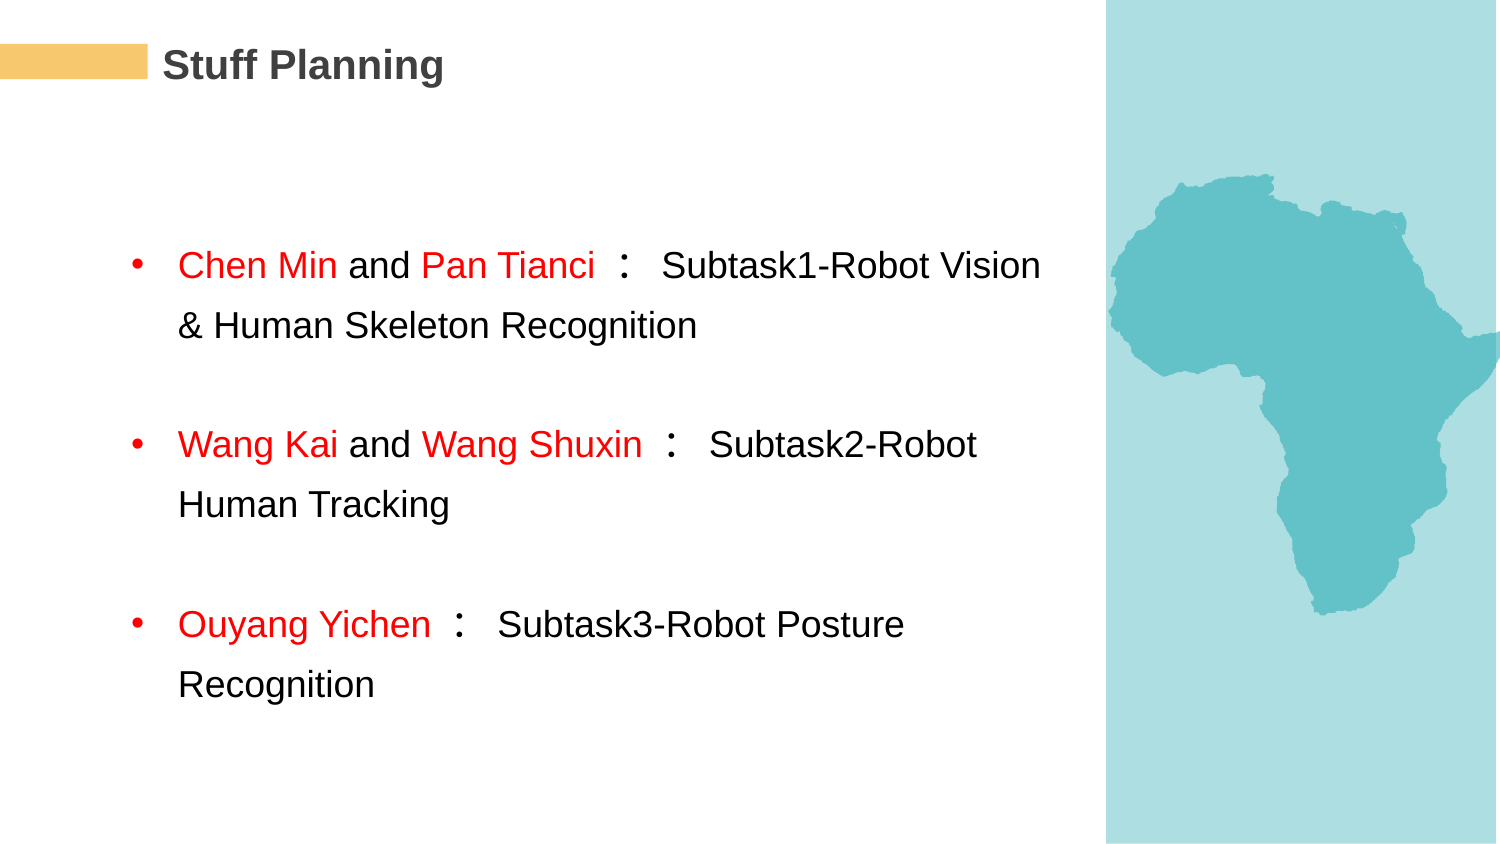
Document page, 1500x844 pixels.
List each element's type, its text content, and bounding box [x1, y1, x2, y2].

text_box [1104, 364, 1498, 844]
text_box [0, 42, 147, 81]
text_box [1176, 173, 1500, 616]
text_box [1104, 0, 1498, 338]
list Stuff Planning [147, 15, 987, 111]
text_box Chen Min and Pan Tianci ：Subtask1-Robot Vision & Human Skeleton Recognition Wang Kai and Wang Shuxin ：Subtask2-Robot Human Tracking Ouyang Yichen ：Subtask3-Robot Posture Recognition [41, 173, 1176, 772]
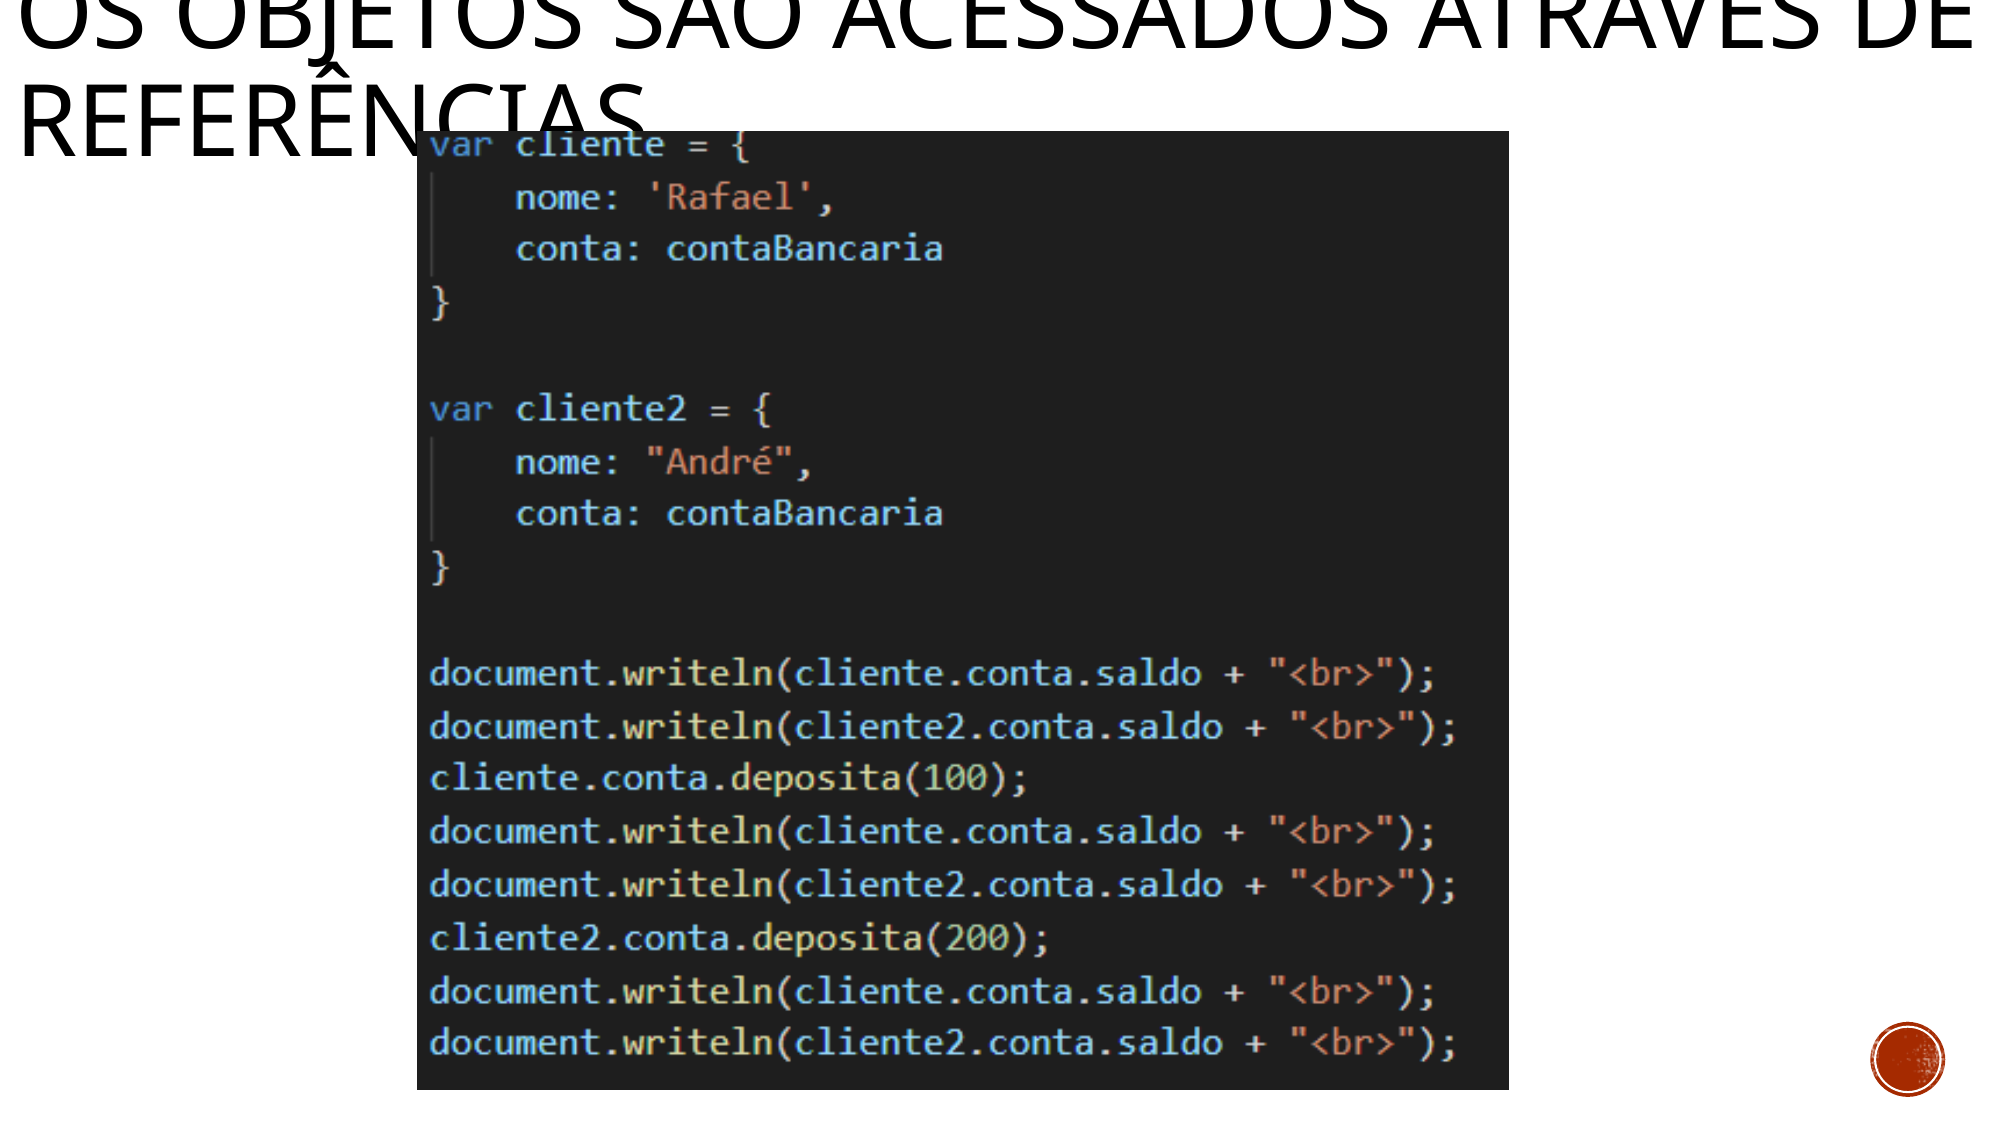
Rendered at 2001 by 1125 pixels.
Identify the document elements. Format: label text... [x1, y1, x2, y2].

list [420, 134, 1506, 1088]
title Os objetos são acessados através de referências [0, 0, 2000, 202]
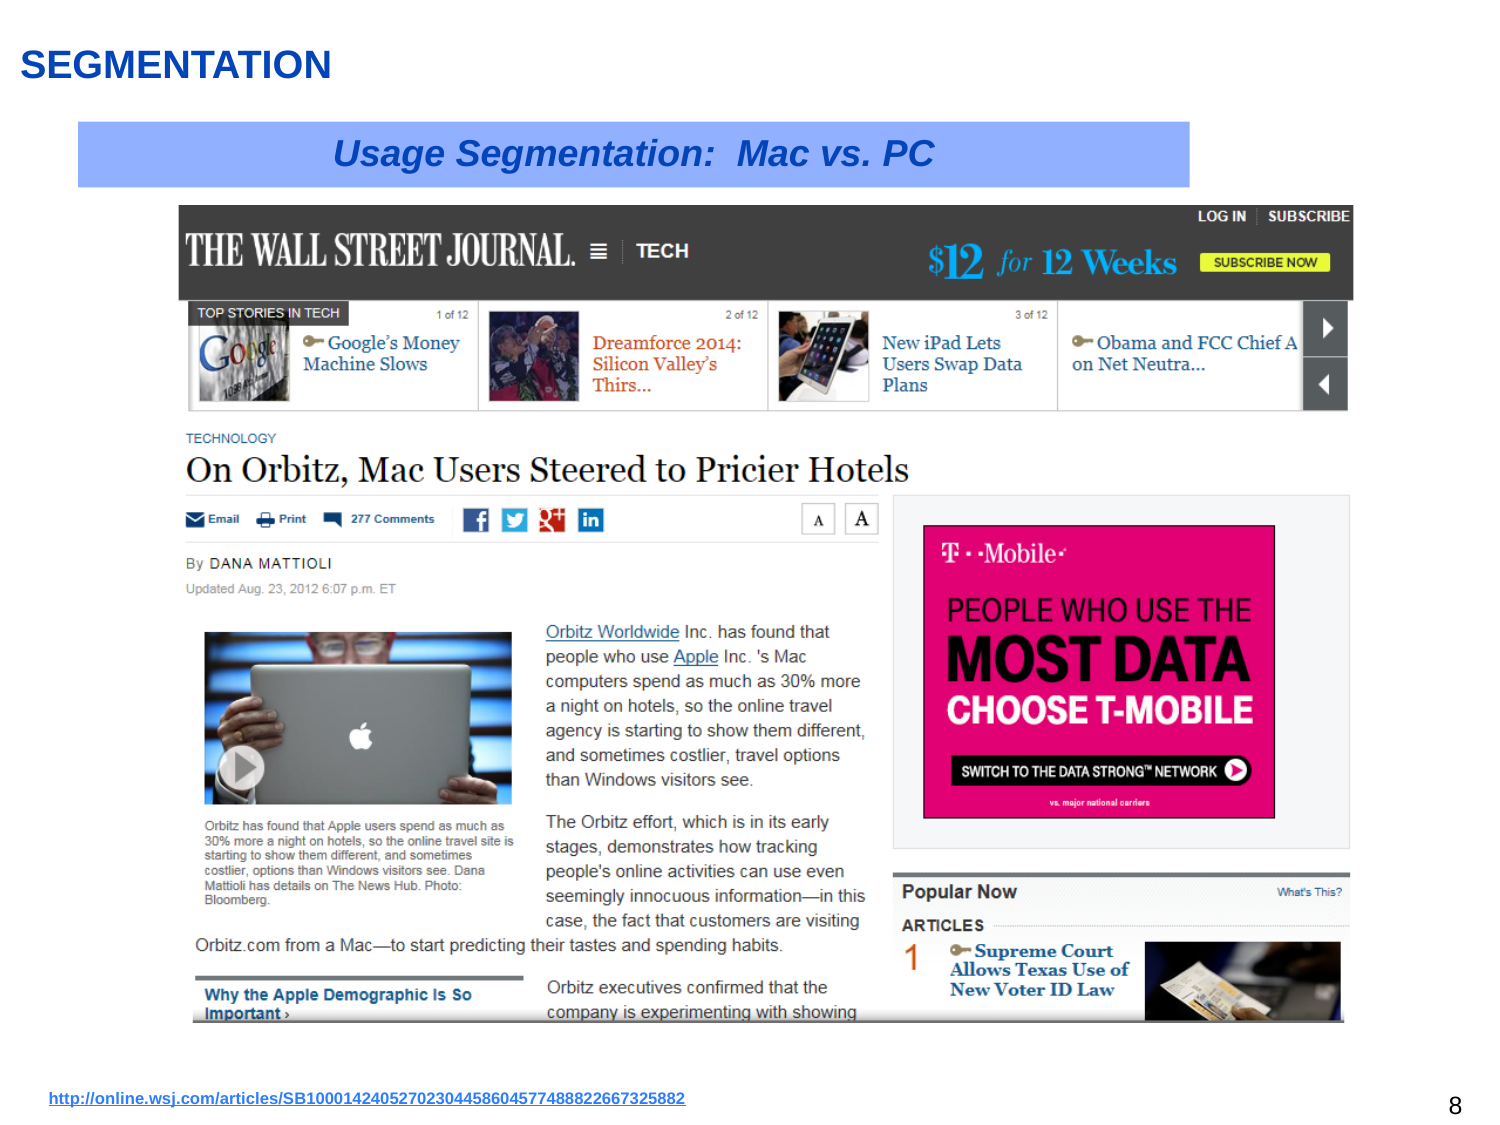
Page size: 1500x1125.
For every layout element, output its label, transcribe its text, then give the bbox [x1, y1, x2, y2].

title SEGMENTATION [19, 38, 1463, 87]
text_box Usage Segmentation: Mac vs. PC [78, 121, 1190, 188]
slide_number 7 [1149, 1089, 1463, 1121]
picture [178, 204, 1354, 1023]
text_box http://online.wsj.com/articles/SB10001424052702304458604577488822667325882 [0, 1080, 743, 1115]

Activity>
Set down every record word for word and leave out the pictures.

Response>
Document page, 1500x844 pixels.
List each element's type, its text content, and bounding box [x1, y1, x2, y2].

text_box [1104, 364, 1498, 844]
text_box [0, 42, 147, 81]
text_box [1176, 173, 1500, 616]
text_box [1104, 0, 1498, 338]
list Stuff Planning [147, 15, 987, 111]
text_box Chen Min and Pan Tianci ：Subtask1-Robot Vision & Human Skeleton Recognition Wang Kai and Wang Shuxin ：Subtask2-Robot Human Tracking Ouyang Yichen ：Subtask3-Robot Posture Recognition [41, 173, 1176, 772]
Rendered at 2001 by 1125 pixels.
Identify the document elements. Format: label text... [x1, y1, x2, y2].

list [420, 134, 1506, 1088]
title Os objetos são acessados através de referências [0, 0, 2000, 202]
Page size: 1500x1125.
For every layout element, output its label, transcribe its text, then give the bbox [x1, y1, x2, y2].

title SEGMENTATION [19, 38, 1463, 87]
text_box Usage Segmentation: Mac vs. PC [78, 121, 1190, 188]
slide_number 7 [1149, 1089, 1463, 1121]
picture [178, 204, 1354, 1023]
text_box http://online.wsj.com/articles/SB10001424052702304458604577488822667325882 [0, 1080, 743, 1115]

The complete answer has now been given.